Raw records

* * *

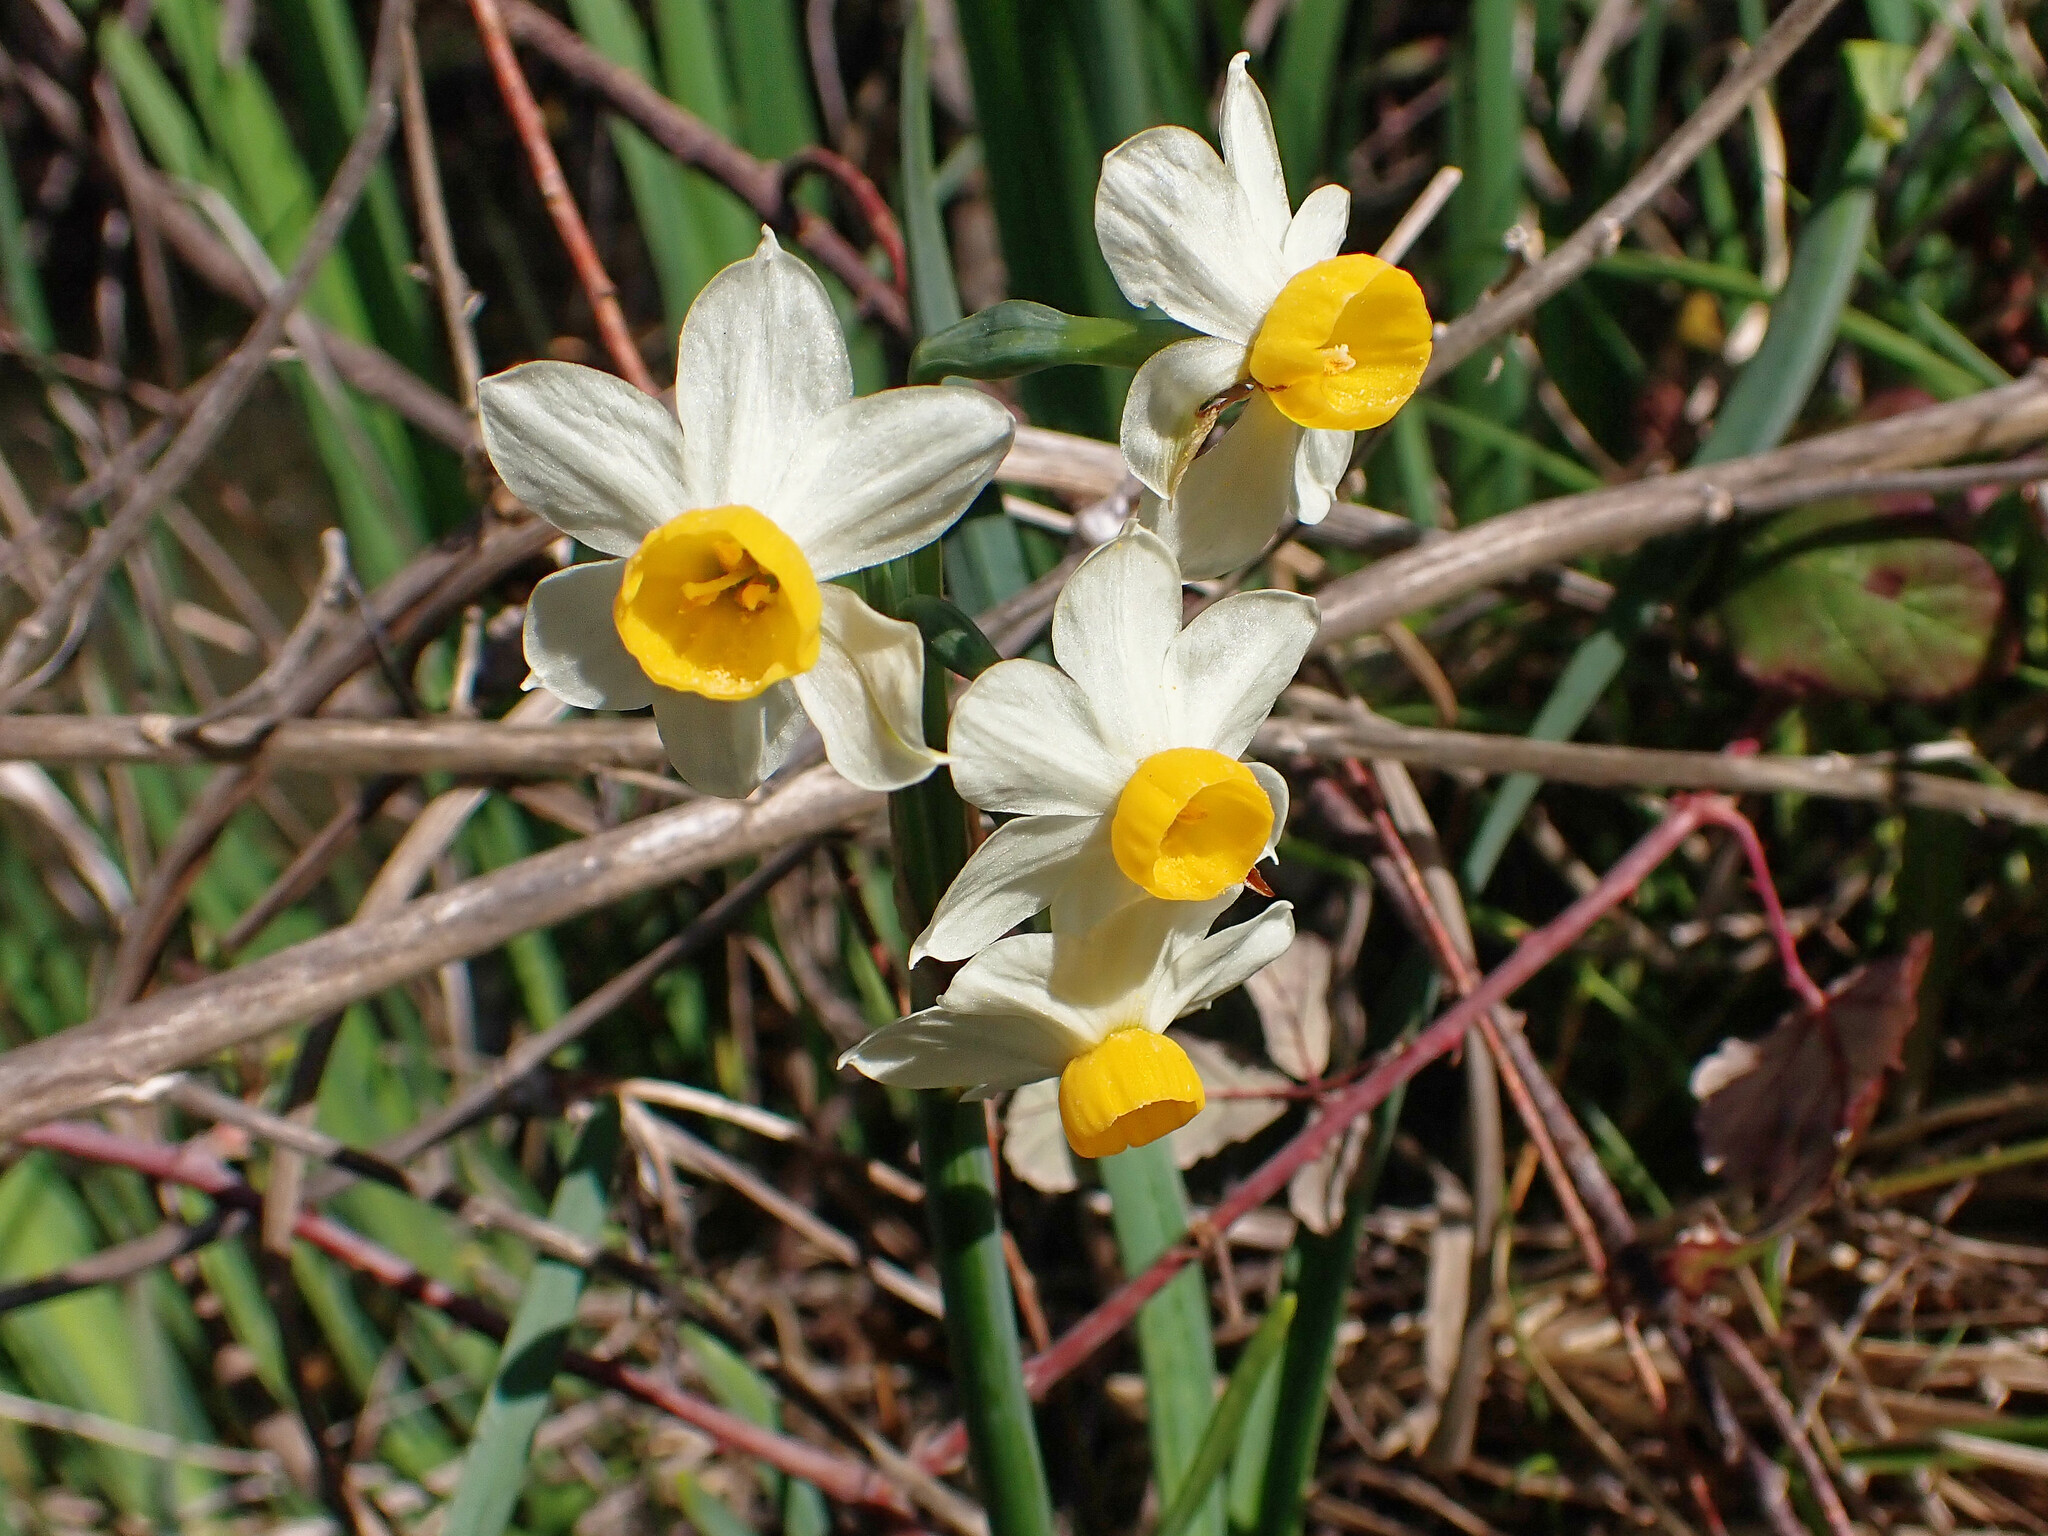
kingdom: Plantae
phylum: Tracheophyta
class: Liliopsida
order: Asparagales
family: Amaryllidaceae
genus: Narcissus
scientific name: Narcissus tazetta
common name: Bunch-flowered daffodil
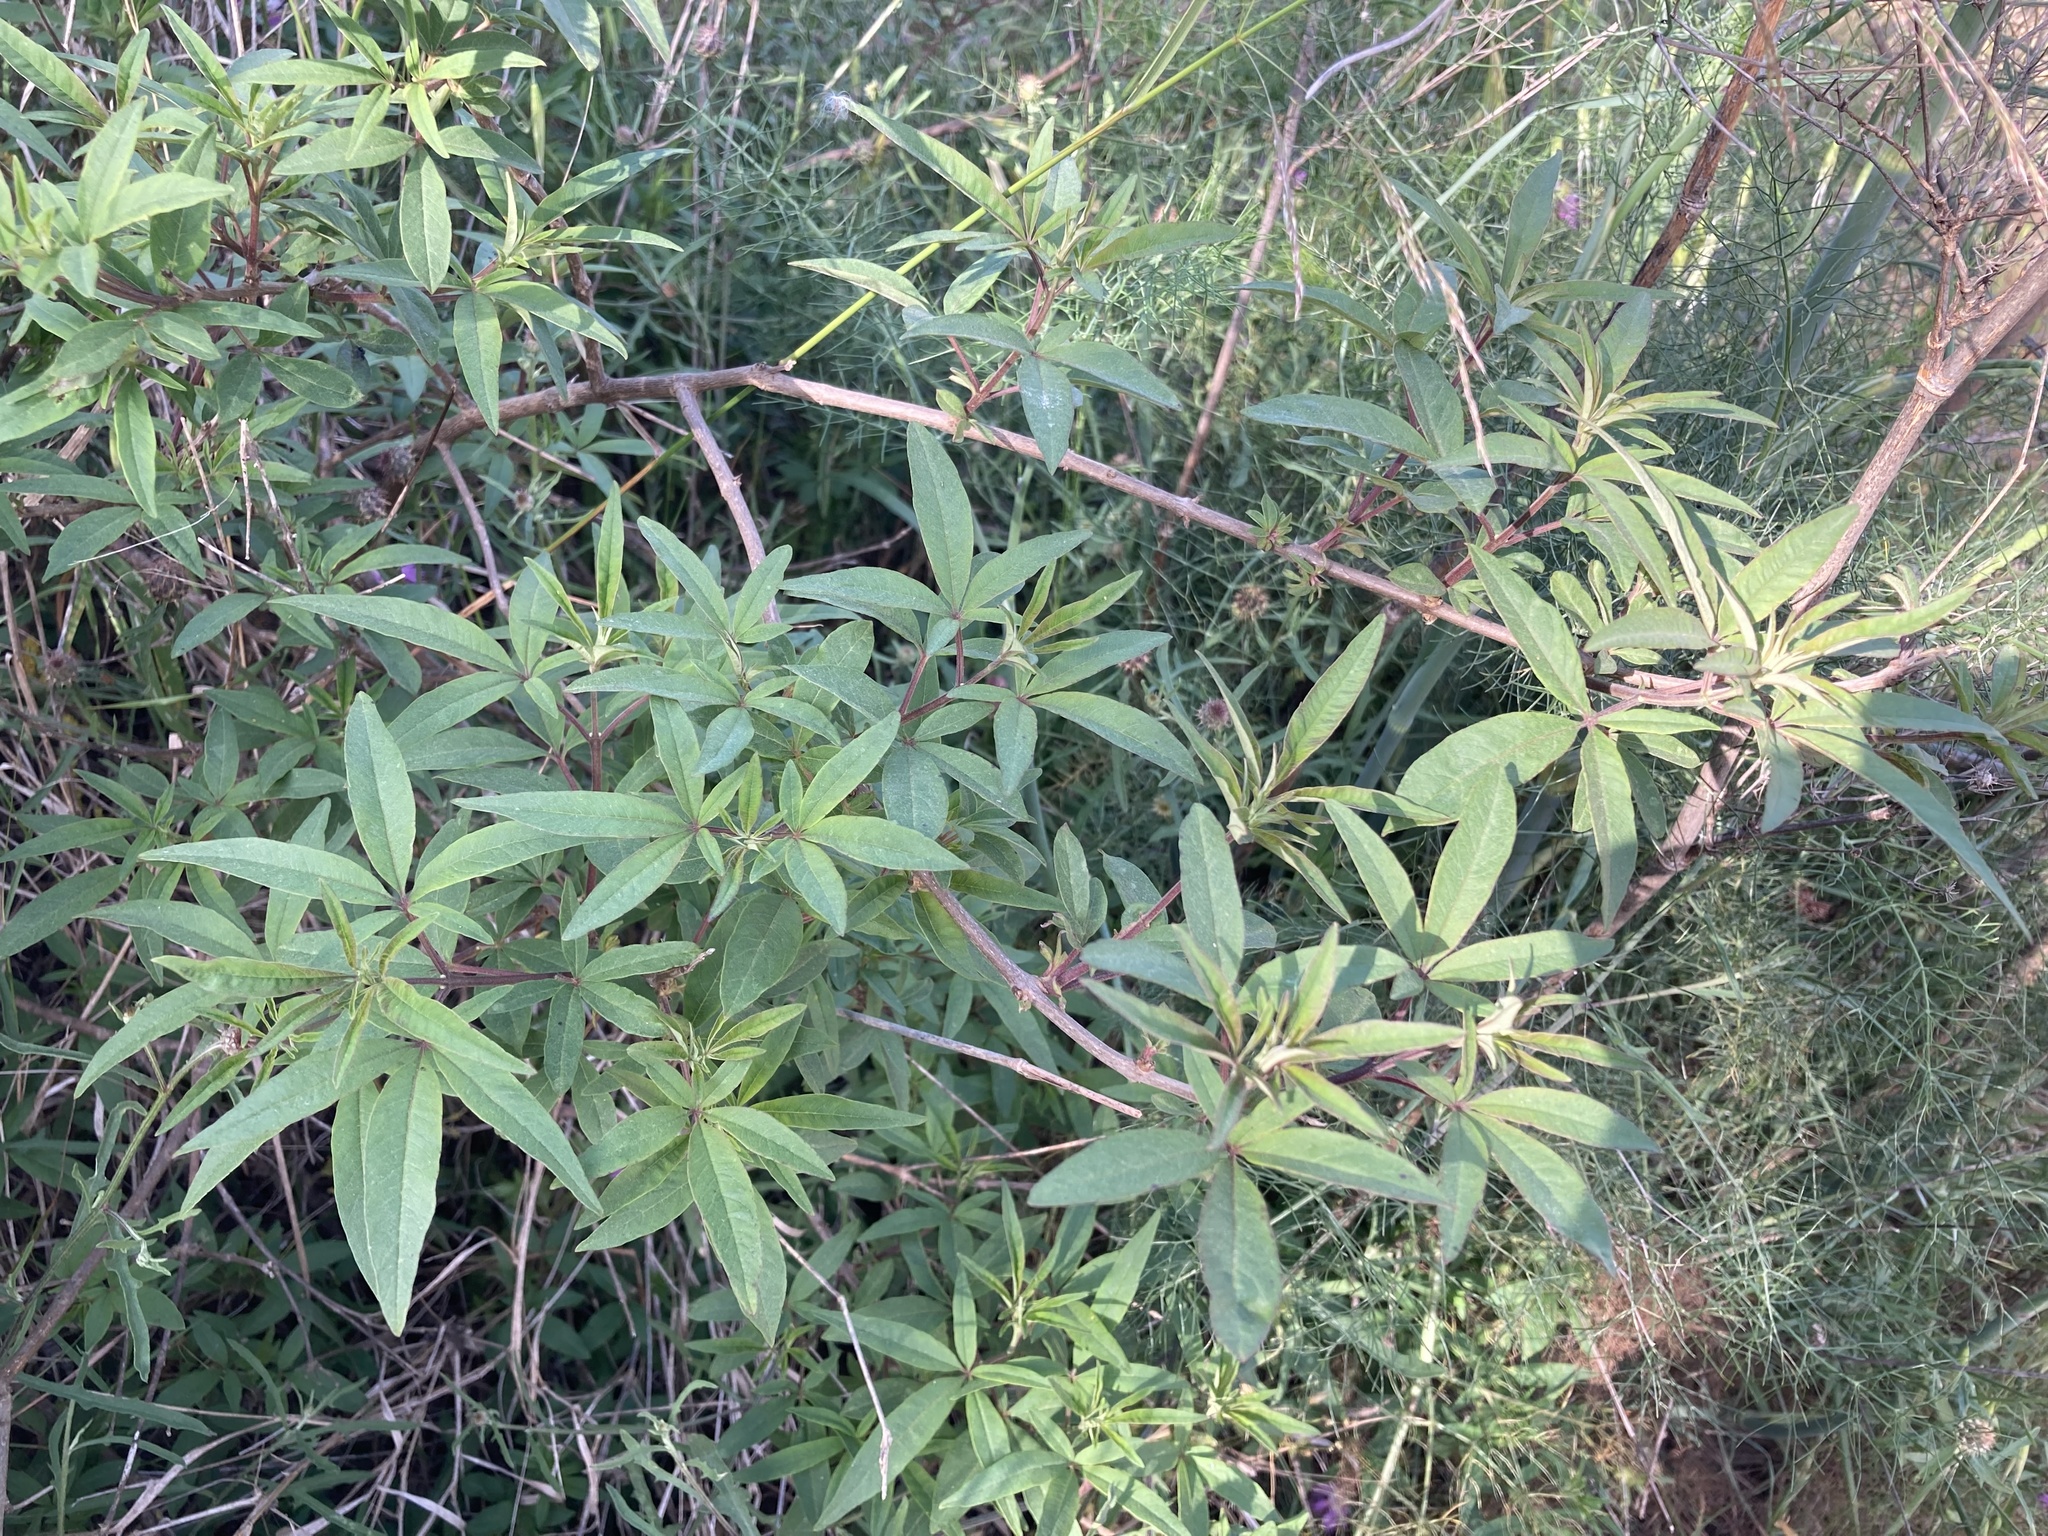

* * *

Aim
Output every line of the items above as a Markdown table with the columns Row and Line, numbering each row and skipping blank lines. Leave the pictures out of the answer.

Task solution
| Row | Line |
|---|---|
| 1 | kingdom: Plantae |
| 2 | phylum: Tracheophyta |
| 3 | class: Liliopsida |
| 4 | order: Asparagales |
| 5 | family: Amaryllidaceae |
| 6 | genus: Narcissus |
| 7 | scientific name: Narcissus tazetta |
| 8 | common name: Bunch-flowered daffodil |